The university’s external analysts access data through SAS Enterprise Guide where the project libraries are linked directly back to the core data. “These are actually databases, built into the platform, and analysts have no idea they're not even touching SAS files. Secretly a huge advantage of this system is it allows multiple users to be using the SAS interface, while interfacing with the Cloudera platform,” added Stewart.
Driving machine learning innovation on new projects
Machine learning (ML) is important to the university because they support any research people are interested in doing. Today, HDNS supports Python and R for machine learning, and they are open to supporting new projects that will benefit everyone. The improved data infrastructure has allowed HDNS to support ML more completely, which has expanded the user base overall. They are delivering more projects and inquiries, and that will continue to increase as the health research community embraces ML more completely.
With the enterprise platform in place, HDNS’ big data goal to drive insights more quickly is being achieved. They now support external researchers, with exponential growth for remote users.

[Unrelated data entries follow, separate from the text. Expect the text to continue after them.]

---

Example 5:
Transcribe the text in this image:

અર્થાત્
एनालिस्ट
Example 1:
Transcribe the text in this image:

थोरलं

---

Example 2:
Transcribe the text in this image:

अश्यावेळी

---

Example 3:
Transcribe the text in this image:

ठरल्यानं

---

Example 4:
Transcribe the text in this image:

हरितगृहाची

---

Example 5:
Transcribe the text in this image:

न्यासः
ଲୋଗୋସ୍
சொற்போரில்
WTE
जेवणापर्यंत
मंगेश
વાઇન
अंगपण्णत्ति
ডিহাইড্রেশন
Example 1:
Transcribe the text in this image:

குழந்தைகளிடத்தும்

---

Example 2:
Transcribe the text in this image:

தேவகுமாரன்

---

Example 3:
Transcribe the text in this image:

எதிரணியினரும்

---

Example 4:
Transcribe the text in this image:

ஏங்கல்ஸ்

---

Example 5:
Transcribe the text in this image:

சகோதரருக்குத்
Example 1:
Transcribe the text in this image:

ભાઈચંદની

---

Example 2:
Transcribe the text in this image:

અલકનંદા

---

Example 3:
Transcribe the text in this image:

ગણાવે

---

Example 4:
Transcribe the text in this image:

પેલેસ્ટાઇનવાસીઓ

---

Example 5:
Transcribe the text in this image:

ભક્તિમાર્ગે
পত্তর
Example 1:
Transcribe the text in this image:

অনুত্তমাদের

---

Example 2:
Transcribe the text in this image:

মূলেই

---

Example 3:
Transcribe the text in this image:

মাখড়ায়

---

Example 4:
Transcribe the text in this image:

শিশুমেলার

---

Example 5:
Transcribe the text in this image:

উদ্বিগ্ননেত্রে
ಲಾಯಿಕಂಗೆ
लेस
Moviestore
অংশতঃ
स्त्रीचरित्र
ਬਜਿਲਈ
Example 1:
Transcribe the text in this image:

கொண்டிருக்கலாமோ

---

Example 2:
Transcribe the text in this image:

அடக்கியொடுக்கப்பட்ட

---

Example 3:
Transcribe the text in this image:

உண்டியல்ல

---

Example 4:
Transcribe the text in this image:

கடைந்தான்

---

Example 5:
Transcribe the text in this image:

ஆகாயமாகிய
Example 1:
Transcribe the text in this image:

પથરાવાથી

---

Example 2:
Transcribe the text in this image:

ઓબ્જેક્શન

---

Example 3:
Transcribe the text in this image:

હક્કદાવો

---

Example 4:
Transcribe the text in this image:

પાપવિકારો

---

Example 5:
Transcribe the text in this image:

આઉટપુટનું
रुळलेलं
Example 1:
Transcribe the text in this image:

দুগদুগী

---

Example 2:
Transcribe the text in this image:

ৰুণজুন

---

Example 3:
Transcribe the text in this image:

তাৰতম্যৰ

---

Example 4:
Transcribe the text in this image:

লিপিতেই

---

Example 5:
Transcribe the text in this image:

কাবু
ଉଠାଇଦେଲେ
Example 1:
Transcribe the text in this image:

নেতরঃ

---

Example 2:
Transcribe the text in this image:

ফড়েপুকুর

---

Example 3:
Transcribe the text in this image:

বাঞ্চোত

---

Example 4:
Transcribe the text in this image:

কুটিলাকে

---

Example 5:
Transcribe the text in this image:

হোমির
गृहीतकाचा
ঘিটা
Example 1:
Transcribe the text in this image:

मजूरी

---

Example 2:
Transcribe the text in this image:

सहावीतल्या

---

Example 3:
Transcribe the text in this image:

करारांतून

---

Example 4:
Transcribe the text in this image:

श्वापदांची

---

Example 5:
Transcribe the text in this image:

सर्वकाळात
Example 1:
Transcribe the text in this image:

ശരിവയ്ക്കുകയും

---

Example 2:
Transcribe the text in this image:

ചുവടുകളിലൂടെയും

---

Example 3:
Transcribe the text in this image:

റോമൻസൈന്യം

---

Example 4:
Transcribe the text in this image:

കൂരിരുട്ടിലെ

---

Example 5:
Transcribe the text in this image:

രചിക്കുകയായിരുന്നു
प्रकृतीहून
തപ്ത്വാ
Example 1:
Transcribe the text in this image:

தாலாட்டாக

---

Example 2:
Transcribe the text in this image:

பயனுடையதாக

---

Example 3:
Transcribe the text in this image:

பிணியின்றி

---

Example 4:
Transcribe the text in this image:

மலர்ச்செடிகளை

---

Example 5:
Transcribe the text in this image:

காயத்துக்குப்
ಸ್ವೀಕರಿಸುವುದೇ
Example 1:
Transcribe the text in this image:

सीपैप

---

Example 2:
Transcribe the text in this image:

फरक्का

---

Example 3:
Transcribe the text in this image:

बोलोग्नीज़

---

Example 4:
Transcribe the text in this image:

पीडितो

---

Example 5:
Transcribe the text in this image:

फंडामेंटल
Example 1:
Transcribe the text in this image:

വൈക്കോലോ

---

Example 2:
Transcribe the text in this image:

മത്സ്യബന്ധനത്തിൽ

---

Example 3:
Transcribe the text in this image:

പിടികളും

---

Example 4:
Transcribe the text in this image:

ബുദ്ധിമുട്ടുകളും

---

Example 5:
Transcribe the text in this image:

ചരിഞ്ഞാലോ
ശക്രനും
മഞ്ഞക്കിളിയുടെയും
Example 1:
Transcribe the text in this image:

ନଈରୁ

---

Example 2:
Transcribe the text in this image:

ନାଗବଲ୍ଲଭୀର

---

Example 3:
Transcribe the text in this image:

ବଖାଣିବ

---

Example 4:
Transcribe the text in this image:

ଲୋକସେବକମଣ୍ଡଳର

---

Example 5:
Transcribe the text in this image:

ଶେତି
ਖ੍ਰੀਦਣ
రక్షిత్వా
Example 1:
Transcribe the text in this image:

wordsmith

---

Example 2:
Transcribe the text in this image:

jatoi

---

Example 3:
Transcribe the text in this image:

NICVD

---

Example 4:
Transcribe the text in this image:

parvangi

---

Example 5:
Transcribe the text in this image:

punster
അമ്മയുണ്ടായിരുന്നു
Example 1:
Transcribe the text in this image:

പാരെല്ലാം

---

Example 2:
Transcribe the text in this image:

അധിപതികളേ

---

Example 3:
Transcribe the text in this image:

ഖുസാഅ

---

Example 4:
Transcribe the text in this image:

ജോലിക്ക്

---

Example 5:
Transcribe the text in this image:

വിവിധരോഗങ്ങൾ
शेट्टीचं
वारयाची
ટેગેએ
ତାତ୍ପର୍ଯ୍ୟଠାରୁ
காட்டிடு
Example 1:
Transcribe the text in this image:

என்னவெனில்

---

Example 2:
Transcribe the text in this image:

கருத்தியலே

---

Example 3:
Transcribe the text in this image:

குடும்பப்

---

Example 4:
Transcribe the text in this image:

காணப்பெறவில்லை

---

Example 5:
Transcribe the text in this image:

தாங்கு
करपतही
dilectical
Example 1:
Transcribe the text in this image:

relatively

“Our external analysts in epidemiology or genomics don’t see the raw data; they can only see what the research question allows them to see. Previously, they had to go into a room and work on a small Windows server to do their analysis.” Farrell added, “This was a manual process for them to schedule a few hours to get the work completed. Now remote workers are able to get data served up faster and with better reliability, and all in a cloud-native manner.”
Engaging Cloudera Professional Services and assessing the scope of the migration was a simple process. They quickly gained an understanding of the migration and future usage of CDP and constructed a migration plan that was tailored to their requirements. Having a highly skilled Solutions Architect during the migration allowed the Dalhousie team to make the move to CDP quickly and have the platform configured in a way which allowed them to leverage the value right away.
Dalhousie University will be working with the Canadian Health Data Research Network (HDRN) in distributed analysis in which individual data-holding centres work together to create a single portal and support system for researchers requesting multi-jurisdictional data. The goal is to develop technological infrastructure to improve data access and collection, create support for advanced analytics and establish strong partnerships with patients and the public. “It's a centralized analysis where the data is housed in different locations and analyzed as if it's a single data holding. The data is held in multiple provinces and never moves between centres, it's the analytic components that will be moved between centres,” said Stewart.
HDNS’ vision moving forward is that everything will continue to be accessed this way, and in the private cloud. This secure and locked down remote connection allows them to take on more projects and expand their user base. “I feel like we have more projects every year than the year before, and more distributed projects. The advantage is that we're now prepped for the future as things go forward and we expand our data holdings,” added Stewart.